--- DATASET CONTENT Enclosed Below ---

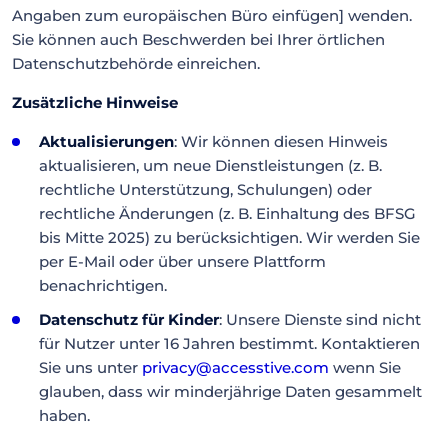
Angaben zum europäischen Büro einfügen] wenden.
Sie können auch Beschwerden bei Ihrer örtlichen
Datenschutzbehörde einreichen.
Zusätzliche Hinweise
Aktualisierungen
: Wir können diesen Hinweis
aktualisieren, um neue Dienstleistungen (z. B.
rechtliche Unterstützung, Schulungen) oder
rechtliche Änderungen (z. B. Einhaltung des BFSG
bis Mitte 2025) zu berücksichtigen. Wir werden Sie
per E-Mail oder über unsere Plattform
benachrichtigen.
Datenschutz für Kinder
: Unsere Dienste sind nicht
für Nutzer unter 16 Jahren bestimmt. Kontaktieren
Sie uns unter
privacy@accesstive.com
wenn Sie
glauben, dass wir minderjährige Daten gesammelt
haben.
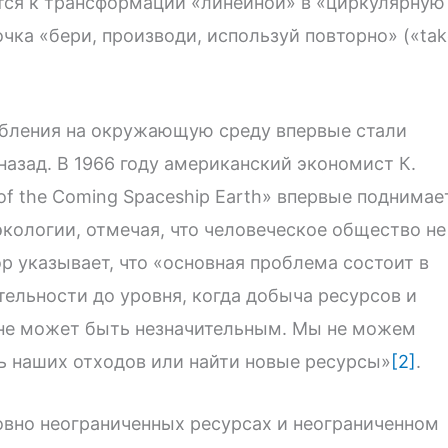
тся к трансформации «линейной» в «циркулярную
чка «бери, производи, используй повторно» («tak
ебления на окружающую среду впервые стали
азад. В 1966 году американский экономист К.
of the Coming Spaceship Earth» впервые поднимае
кологии, отмечая, что человеческое общество не
 указывает, что «основная проблема состоит в
ельности до уровня, когда добыча ресурсов и
не может быть незначительным. Мы не можем
ть наших отходов или найти новые ресурсы»
[2]
.
овно неограниченных ресурсах и неограниченном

--- End of Enclosed DATASET CONTENT ---

* DIRECTIVE *
Find "of the Coming" in the data above, then repeat that line and all lines after it exactly, ending with the final line.

* PROBLEM SOLUTION *
of the Coming Spaceship Earth» впервые поднимае
кологии, отмечая, что человеческое общество не
 указывает, что «основная проблема состоит в
ельности до уровня, когда добыча ресурсов и
не может быть незначительным. Мы не можем
ть наших отходов или найти новые ресурсы»
[2]
.
овно неограниченных ресурсах и неограниченном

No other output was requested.